The activated sludge is maintained in a floating state by the water flow in the reaction tank generated at this time.

[0003]

2. Description of the Related Art FIG. 1 shows a conventional sewage treatment apparatus using an activated sludge method. The illustrated sewage treatment apparatus has a basic configuration in which a sedimentation basin 1, a biological reaction tank 2, and a final sedimentation basin 3 are arranged in this order, and a submersible aerator for aeration and an aeration tube (not shown) are immersed in the reaction tank 2. It is. Raw water (sewage) first flows into the sedimentation basin 1 from the left end of the figure, and after first removing coarse solids in the sedimentation basin 1, flows into the biological reaction tank 2, where the activated sludge generated by the biological reaction described above. The treated water in a mixed liquid state in which the flocs are suspended flows into the final sedimentation basin 3, where the activated sludge is precipitated to perform solid-liquid separation, and the supernatant is discharged as treated water. The activated sludge settled in the final settling basin 3 is supplied to the reaction tank 2 by the pump P.
The waste is returned inside and part of it is discharged to the outside as excess sludge and disposed of.

[0004] However, the conventional activated sludge method has the following problems. (1) Activated sludge floc (suspended material (S
There is a limit to the separation capacity of SS in the treatment to remove suspended solid (S: suspended solid)) in the final sedimentation basin, especially when the inflow load fluctuates, when the biological function decreases in winter, or when the inflow load increases in the combined treatment facility. When the bulking occurs, the quality of the treated water deteriorates.

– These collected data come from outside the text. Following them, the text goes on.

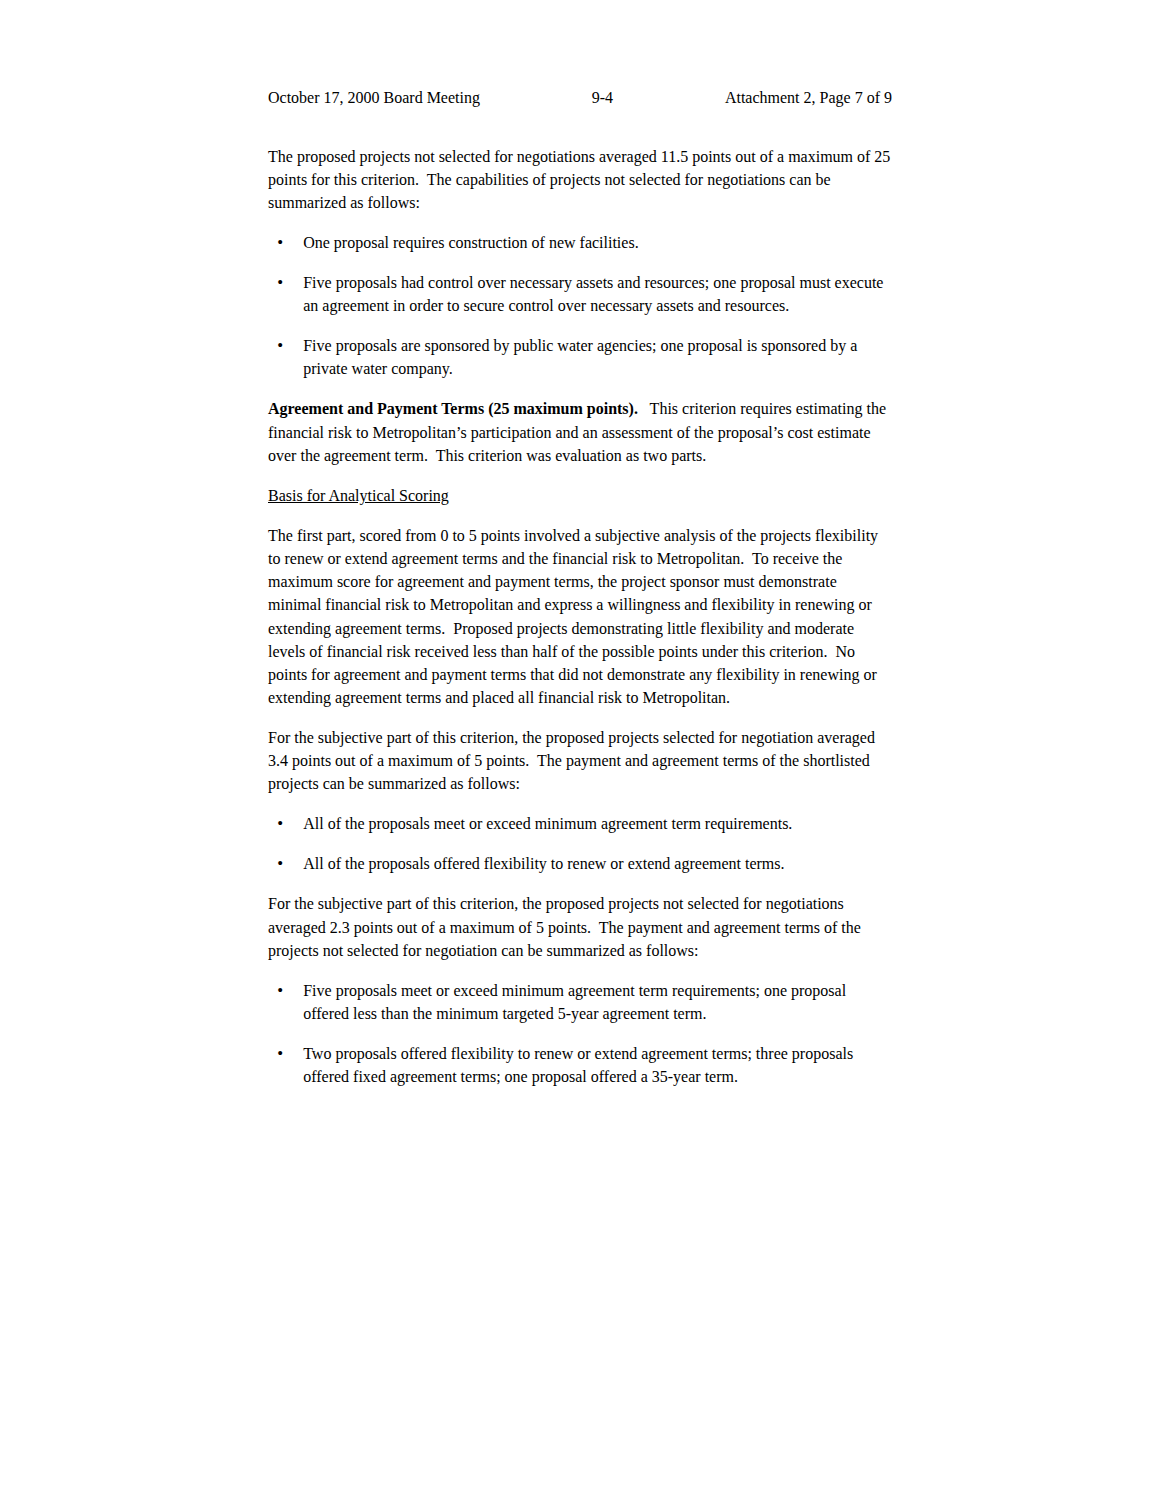October 17, 2000 Board Meeting
9-4
Attachment 2, Page 7 of 9
The proposed projects not selected for negotiations averaged 11.5 points out of a maximum of 25 points for this criterion. The capabilities of projects not selected for negotiations can be summarized as follows:
One proposal requires construction of new facilities.
Five proposals had control over necessary assets and resources; one proposal must execute an agreement in order to secure control over necessary assets and resources.
Five proposals are sponsored by public water agencies; one proposal is sponsored by a private water company.
Agreement and Payment Terms (25 maximum points). This criterion requires estimating the financial risk to Metropolitan’s participation and an assessment of the proposal’s cost estimate over the agreement term. This criterion was evaluation as two parts.
Basis for Analytical Scoring
The first part, scored from 0 to 5 points involved a subjective analysis of the projects flexibility to renew or extend agreement terms and the financial risk to Metropolitan. To receive the maximum score for agreement and payment terms, the project sponsor must demonstrate minimal financial risk to Metropolitan and express a willingness and flexibility in renewing or extending agreement terms. Proposed projects demonstrating little flexibility and moderate levels of financial risk received less than half of the possible points under this criterion. No points for agreement and payment terms that did not demonstrate any flexibility in renewing or extending agreement terms and placed all financial risk to Metropolitan.
For the subjective part of this criterion, the proposed projects selected for negotiation averaged 3.4 points out of a maximum of 5 points. The payment and agreement terms of the shortlisted projects can be summarized as follows:
All of the proposals meet or exceed minimum agreement term requirements.
All of the proposals offered flexibility to renew or extend agreement terms.
For the subjective part of this criterion, the proposed projects not selected for negotiations averaged 2.3 points out of a maximum of 5 points. The payment and agreement terms of the projects not selected for negotiation can be summarized as follows:
Five proposals meet or exceed minimum agreement term requirements; one proposal offered less than the minimum targeted 5-year agreement term.
Two proposals offered flexibility to renew or extend agreement terms; three proposals offered fixed agreement terms; one proposal offered a 35-year term.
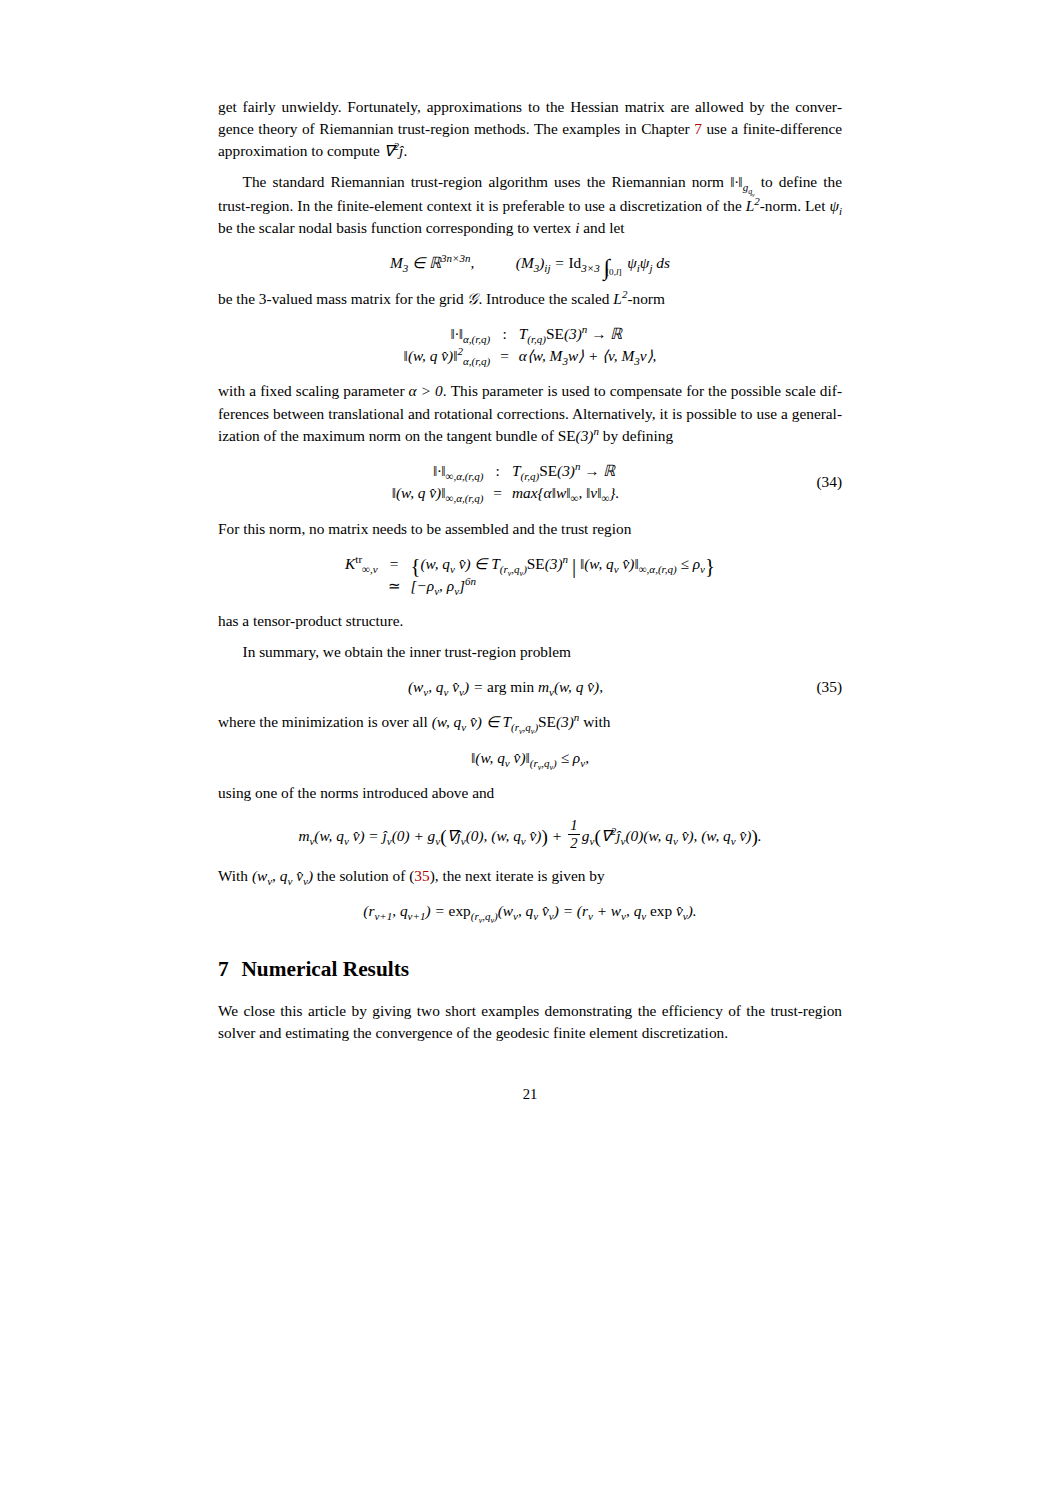get fairly unwieldy. Fortunately, approximations to the Hessian matrix are allowed by the convergence theory of Riemannian trust-region methods. The examples in Chapter 7 use a finite-difference approximation to compute ∇2ĵ.
The standard Riemannian trust-region algorithm uses the Riemannian norm ‖·‖gqν to define the trust-region. In the finite-element context it is preferable to use a discretization of the L2-norm. Let ψi be the scalar nodal basis function corresponding to vertex i and let
M3 ∈ ℝ3n×3n, (M3)ij = Id3×3 ∫[0,l] ψiψj ds
be the 3-valued mass matrix for the grid 𝒢. Introduce the scaled L2-norm
‖·‖α,(r,q) : T(r,q)SE(3)n → ℝ
‖(w, q v̂)‖2α,(r,q) = α⟨w, M3w⟩ + ⟨v, M3v⟩,
with a fixed scaling parameter α > 0. This parameter is used to compensate for the possible scale differences between translational and rotational corrections. Alternatively, it is possible to use a generalization of the maximum norm on the tangent bundle of SE(3)n by defining
‖·‖∞,α,(r,q) : T(r,q)SE(3)n → ℝ
‖(w, q v̂)‖∞,α,(r,q) = max{α‖w‖∞, ‖v‖∞}.
(34)
For this norm, no matrix needs to be assembled and the trust region
Ktr∞,ν = {(w, qν v̂) ∈ T(rν,qν)SE(3)n | ‖(w, qν v̂)‖∞,α,(r,q) ≤ ρν}
≃ [−ρν, ρν]6n
has a tensor-product structure.
In summary, we obtain the inner trust-region problem
(wν, qν v̂ν) = arg min mν(w, q v̂),
(35)
where the minimization is over all (w, qν v̂) ∈ T(rν,qν)SE(3)n with
‖(w, qν v̂)‖(rν,qν) ≤ ρν,
using one of the norms introduced above and
mν(w, qν v̂) = ĵν(0) + gν(∇ĵν(0), (w, qν v̂)) + 12gν(∇2ĵν(0)(w, qν v̂), (w, qν v̂)).
With (wν, qν v̂ν) the solution of (35), the next iterate is given by
(rν+1, qν+1) = exp(rν,qν)(wν, qν v̂ν) = (rν + wν, qν exp v̂ν).
7 Numerical Results
We close this article by giving two short examples demonstrating the efficiency of the trust-region solver and estimating the convergence of the geodesic finite element discretization.
21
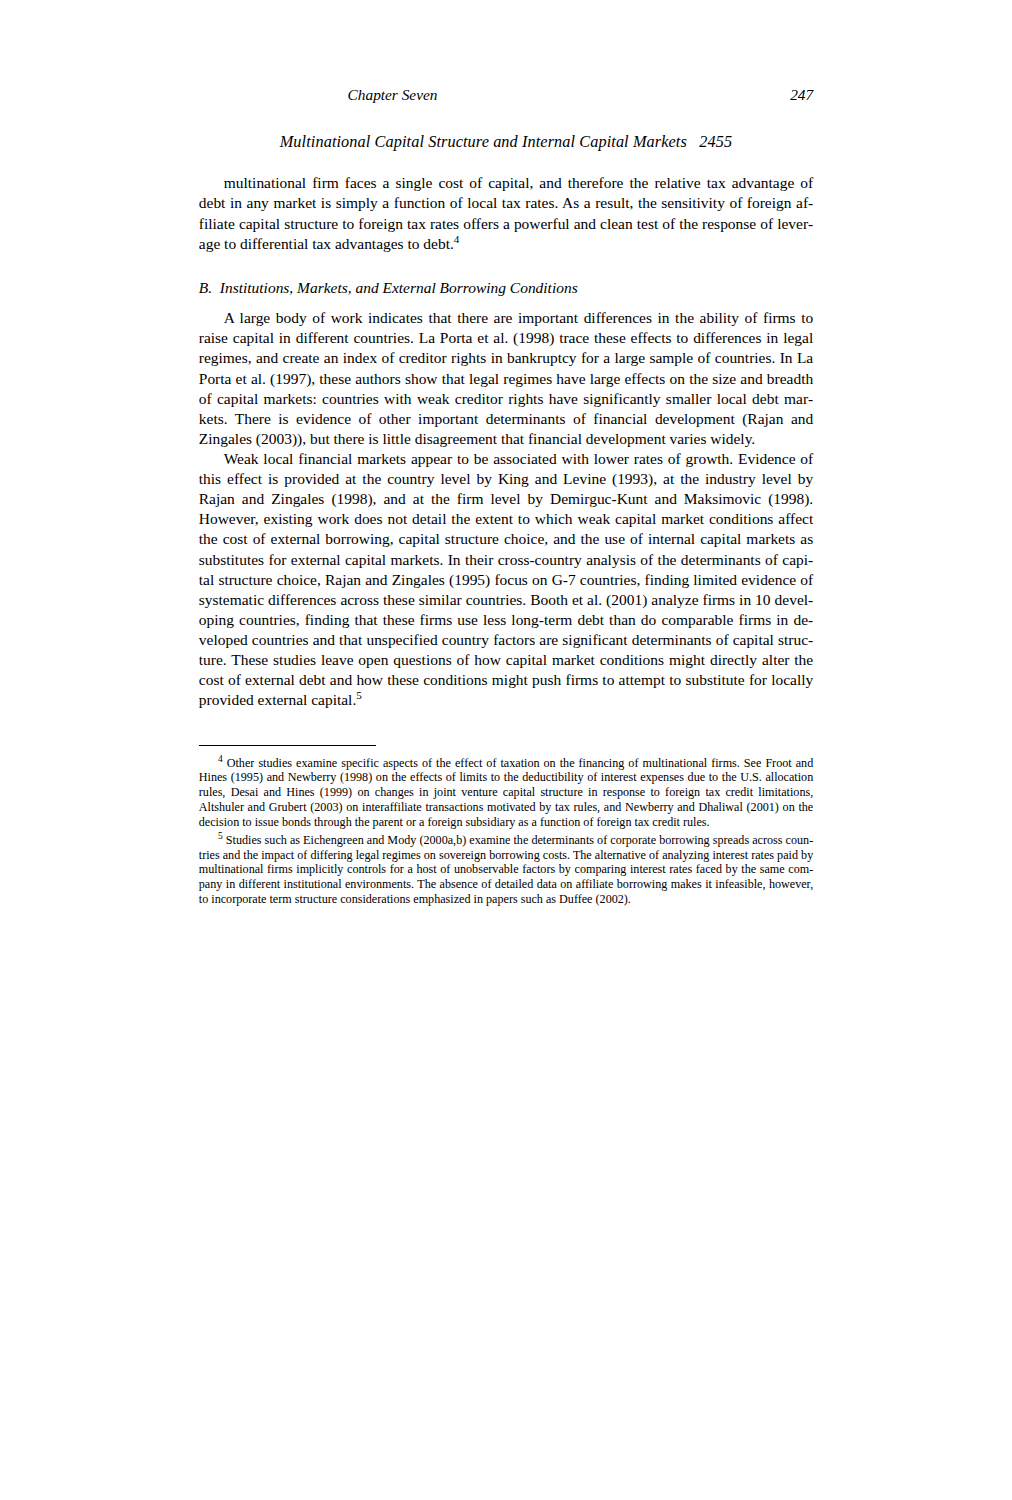Chapter Seven 247
Multinational Capital Structure and Internal Capital Markets 2455
multinational firm faces a single cost of capital, and therefore the relative tax advantage of debt in any market is simply a function of local tax rates. As a result, the sensitivity of foreign affiliate capital structure to foreign tax rates offers a powerful and clean test of the response of leverage to differential tax advantages to debt.4
B. Institutions, Markets, and External Borrowing Conditions
A large body of work indicates that there are important differences in the ability of firms to raise capital in different countries. La Porta et al. (1998) trace these effects to differences in legal regimes, and create an index of creditor rights in bankruptcy for a large sample of countries. In La Porta et al. (1997), these authors show that legal regimes have large effects on the size and breadth of capital markets: countries with weak creditor rights have significantly smaller local debt markets. There is evidence of other important determinants of financial development (Rajan and Zingales (2003)), but there is little disagreement that financial development varies widely.
Weak local financial markets appear to be associated with lower rates of growth. Evidence of this effect is provided at the country level by King and Levine (1993), at the industry level by Rajan and Zingales (1998), and at the firm level by Demirguc-Kunt and Maksimovic (1998). However, existing work does not detail the extent to which weak capital market conditions affect the cost of external borrowing, capital structure choice, and the use of internal capital markets as substitutes for external capital markets. In their cross-country analysis of the determinants of capital structure choice, Rajan and Zingales (1995) focus on G-7 countries, finding limited evidence of systematic differences across these similar countries. Booth et al. (2001) analyze firms in 10 developing countries, finding that these firms use less long-term debt than do comparable firms in developed countries and that unspecified country factors are significant determinants of capital structure. These studies leave open questions of how capital market conditions might directly alter the cost of external debt and how these conditions might push firms to attempt to substitute for locally provided external capital.5
4 Other studies examine specific aspects of the effect of taxation on the financing of multinational firms. See Froot and Hines (1995) and Newberry (1998) on the effects of limits to the deductibility of interest expenses due to the U.S. allocation rules, Desai and Hines (1999) on changes in joint venture capital structure in response to foreign tax credit limitations, Altshuler and Grubert (2003) on interaffiliate transactions motivated by tax rules, and Newberry and Dhaliwal (2001) on the decision to issue bonds through the parent or a foreign subsidiary as a function of foreign tax credit rules.
5 Studies such as Eichengreen and Mody (2000a,b) examine the determinants of corporate borrowing spreads across countries and the impact of differing legal regimes on sovereign borrowing costs. The alternative of analyzing interest rates paid by multinational firms implicitly controls for a host of unobservable factors by comparing interest rates faced by the same company in different institutional environments. The absence of detailed data on affiliate borrowing makes it infeasible, however, to incorporate term structure considerations emphasized in papers such as Duffee (2002).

(2) When high treated water quality is required, equipment such as a rapid filter and a strainer is required after the final sedimentation basin. (3) It is necessary to return activated sludge from the final sedimentation basin. (4) Troubles such as scum generation and sludge floating (when nitrification progresses) may occur in the final sedimentation basin.

(5) The final sedimentation basin itself requires a large installation area. Next, FIG. 9 shows a typical example of a conventional nitrification denitrification apparatus. In the illustrated nitrification denitrification apparatus, a first settling basin 1, a reaction tank 2 and a final settling basin 3 are arranged in this order.
A submersible aerator for aeration (not shown), an aeration tube, a stirrer, and the like are arranged therein. The reaction tank 2 is composed of an oxygen-free tank (denitrification tank) 21 on the upstream side and an aerobic tank (nitrification tank) 22 on the downstream side. The flow into the gas tank 22 is performed by an overflow A that exceeds the upper end of the weir 23.

[0007] Raw water (sewage) is first settled from the left end of the figure.
And first, coarse solids are precipitated and removed in the sedimentation basin 1. In the recirculation type nitrification and denitrification process, the inflow water from the first settling basin 1 and the returned sludge from the final settling basin 3
1, while a part of the nitrification mixture in the aerobic tank 22 is circulated to the oxygen-free tank 21 through the conduit B. In the aerobic tank 22, the inflowing ammoniacal nitrogen is oxidized to nitrite or nitrate nitrogen, and in the anoxic tank 21, these oxidized nitrogens are reduced to nitrogen gas by the oxidation reaction of the organic matter in the influent water. You. After nitrification and denitrification in the reaction tank 2, the supernatant separated and settled in the final settling basin 3 is discharged as treated water.

[0008] Standard municipal sewage does not require the addition of a hydrogen donor (such as methanol) for denitrification or an alkaline agent (such as sodium hydroxide) for adjusting pH.
These need to be considered depending on the quality of the incoming water. Since a part of the organic matter in the sewage is decomposed and removed by the denitrification reaction, the oxygen supply amount for removing the BOD can be reduced as compared with the nitrification-promoting activated sludge method.

There is a two-stage circulation system for improving the nitrogen removal rate. In this system, a set of anoxic tanks and aerobic tanks is arranged in two stages in series, and the inflow water is step-flowed into the anoxic tanks of each stage, so that a high M is achieved.
This enables LSS concentration and long SRT. By such an operation, it is possible to receive the effluent from the nitrification tank in the preceding stage in the anoxic tank in the subsequent stage, and it is possible to obtain a high nitrogen removal rate.

However, the above-mentioned conventional recirculation type nitrification and denitrification process has problems in the following points (1) to (4). (1) It is necessary to keep the MLSS concentration in the reaction tank higher than the activated sludge method at 2,000 to 3,000 mg / L. Therefore, the load on the solids flowing into the final sedimentation basin increases, so that the water area load is reduced. There is a need.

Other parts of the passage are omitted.